Self-Supervised Contrastive Molecular Representation Learning with a Chemical Synthesis Knowledge Graph.

Journal: Journal of chemical information and modeling
Published Date:

Abstract

Self-supervised molecular representation learning has demonstrated great promise in bridging machine learning and chemical science to accelerate the development of new drugs. Due to the limited reaction data, existing methods are mostly pretrained by augmenting the intrinsic topology of molecules without effectively incorporating chemical reaction prior information, which makes them difficult to generalize to chemical reaction-related tasks. To address this issue, we propose ReaKE, a reaction knowledge embedding framework, which formulates chemical reactions as a knowledge graph.

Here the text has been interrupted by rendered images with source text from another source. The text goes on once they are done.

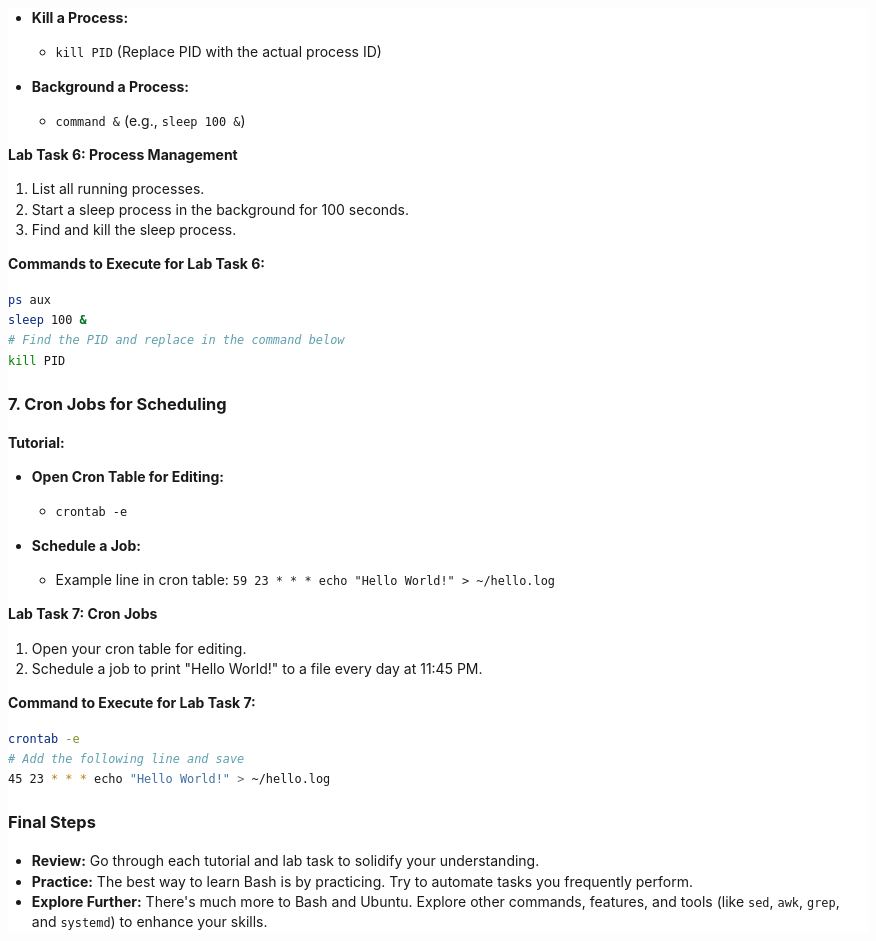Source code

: - **Kill a Process:**
  - `kill PID` (Replace PID with the actual process ID)

- **Background a Process:**
  - `command &` (e.g., `sleep 100 &`)

**Lab Task 6: Process Management**

1. List all running processes.
2. Start a sleep process in the background for 100 seconds.
3. Find and kill the sleep process.

**Commands to Execute for Lab Task 6:**
```bash
ps aux
sleep 100 &
# Find the PID and replace in the command below
kill PID
```

### 7. Cron Jobs for Scheduling

**Tutorial:**

- **Open Cron Table for Editing:**
  - `crontab -e`

- **Schedule a Job:**
  - Example line in cron table: `59 23 * * * echo "Hello World!" > ~/hello.log`

**Lab Task 7: Cron Jobs**

1. Open your cron table for editing.
2. Schedule a job to print "Hello World!" to a file every day at 11:45 PM.

**Command to Execute for Lab Task 7:**
```bash
crontab -e
# Add the following line and save
45 23 * * * echo "Hello World!" > ~/hello.log
```

### Final Steps

- **Review:** Go through each tutorial and lab task to solidify your understanding.
- **Practice:** The best way to learn Bash is by practicing. Try to automate tasks you frequently perform.
- **Explore Further:** There's much more to Bash and Ubuntu. Explore other commands, features, and tools (like `sed`, `awk`, `grep`, and `systemd`) to enhance your skills.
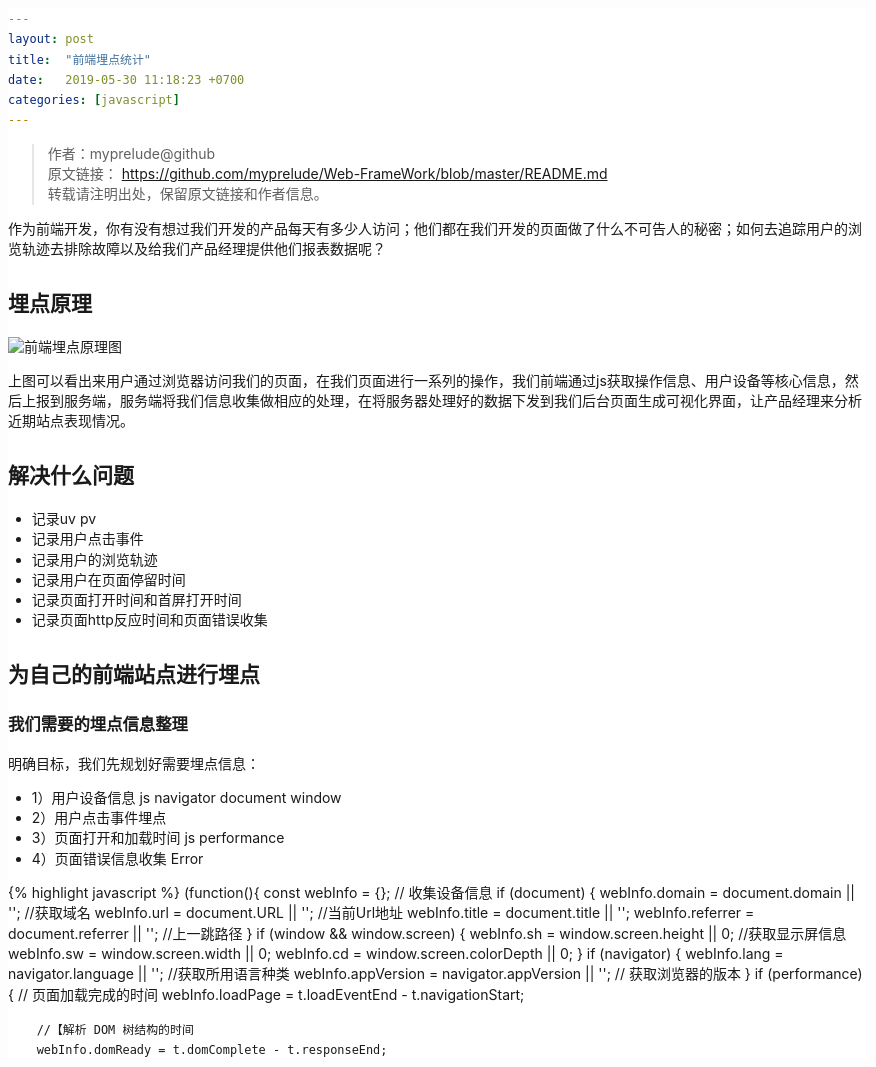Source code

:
 ```yaml
---
layout: post
title:  "前端埋点统计"
date:   2019-05-30 11:18:23 +0700
categories: [javascript]
---
```

>作者：myprelude@github  
原文链接： https://github.com/myprelude/Web-FrameWork/blob/master/README.md  
转载请注明出处，保留原文链接和作者信息。


作为前端开发，你有没有想过我们开发的产品每天有多少人访问；他们都在我们开发的页面做了什么不可告人的秘密；如何去追踪用户的浏览轨迹去排除故障以及给我们产品经理提供他们报表数据呢？

## 埋点原理
![前端埋点原理图](http://jbcdn2.b0.upaiyun.com/2018/08/121ce41904642656cad187970cb76ad9.png)

上图可以看出来用户通过浏览器访问我们的页面，在我们页面进行一系列的操作，我们前端通过js获取操作信息、用户设备等核心信息，然后上报到服务端，服务端将我们信息收集做相应的处理，在将服务器处理好的数据下发到我们后台页面生成可视化界面，让产品经理来分析近期站点表现情况。

## 解决什么问题
* 记录uv pv
* 记录用户点击事件
* 记录用户的浏览轨迹
* 记录用户在页面停留时间
* 记录页面打开时间和首屏打开时间
* 记录页面http反应时间和页面错误收集

## 为自己的前端站点进行埋点

### 我们需要的埋点信息整理
明确目标，我们先规划好需要埋点信息：
* 1）用户设备信息 js navigator document window
* 2）用户点击事件埋点
* 3）页面打开和加载时间 js performance
* 4）页面错误信息收集 Error

{% highlight javascript %}
(function(){
    const webInfo = {};
    // 收集设备信息
    if (document) {
        webInfo.domain = document.domain || ''; //获取域名
        webInfo.url = document.URL || '';       //当前Url地址
        webInfo.title = document.title || '';
        webInfo.referrer = document.referrer || '';  //上一跳路径
    }
    if (window && window.screen) {
        webInfo.sh = window.screen.height || 0;    //获取显示屏信息
        webInfo.sw = window.screen.width || 0;
        webInfo.cd = window.screen.colorDepth || 0;
    }
    if (navigator) {
        webInfo.lang = navigator.language || '';    //获取所用语言种类
        webInfo.appVersion = navigator.appVersion || ''; // 获取浏览器的版本
    }
    if (performance) {
        // 页面加载完成的时间
        webInfo.loadPage = t.loadEventEnd - t.navigationStart;
 
        //【解析 DOM 树结构的时间
        webInfo.domReady = t.domComplete - t.responseEnd;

Specifically, we constructed a chemical synthesis knowledge graph with reactants and products as nodes and reaction rules as the edges. Based on the knowledge graph, we further proposed novel contrastive learning at both molecule and reaction levels to capture the reaction-related functional group information within and between molecules. Extensive experiments demonstrate the effectiveness of ReaKE compared with state-of-the-art methods on several downstream tasks, including reaction classification, product prediction, and yield prediction.

Authors

  • Jiancong Xie
    School of Computer Science and Engineering, Sun Yat-sen University, Guangzhou, 510000, China.
  • Yi Wang
    Department of Neurology, Children's Hospital of Fudan University, National Children's Medical Center, Shanghai, China.
  • Jiahua Rao
    School of Data and Computer Science , Sun Yat-sen University , Guangzhou 510006 , China.
  • Shuangjia Zheng
    Research Center for Drug Discovery, School of Pharmaceutical Sciences , Sun Yat-sen University , 132 East Circle at University City , Guangzhou 510006 , China.
  • Yuedong Yang
    Institute for Glycomics and School of Information and Communication Technique, Griffith University, Parklands Dr. Southport, QLD 4222, Australia.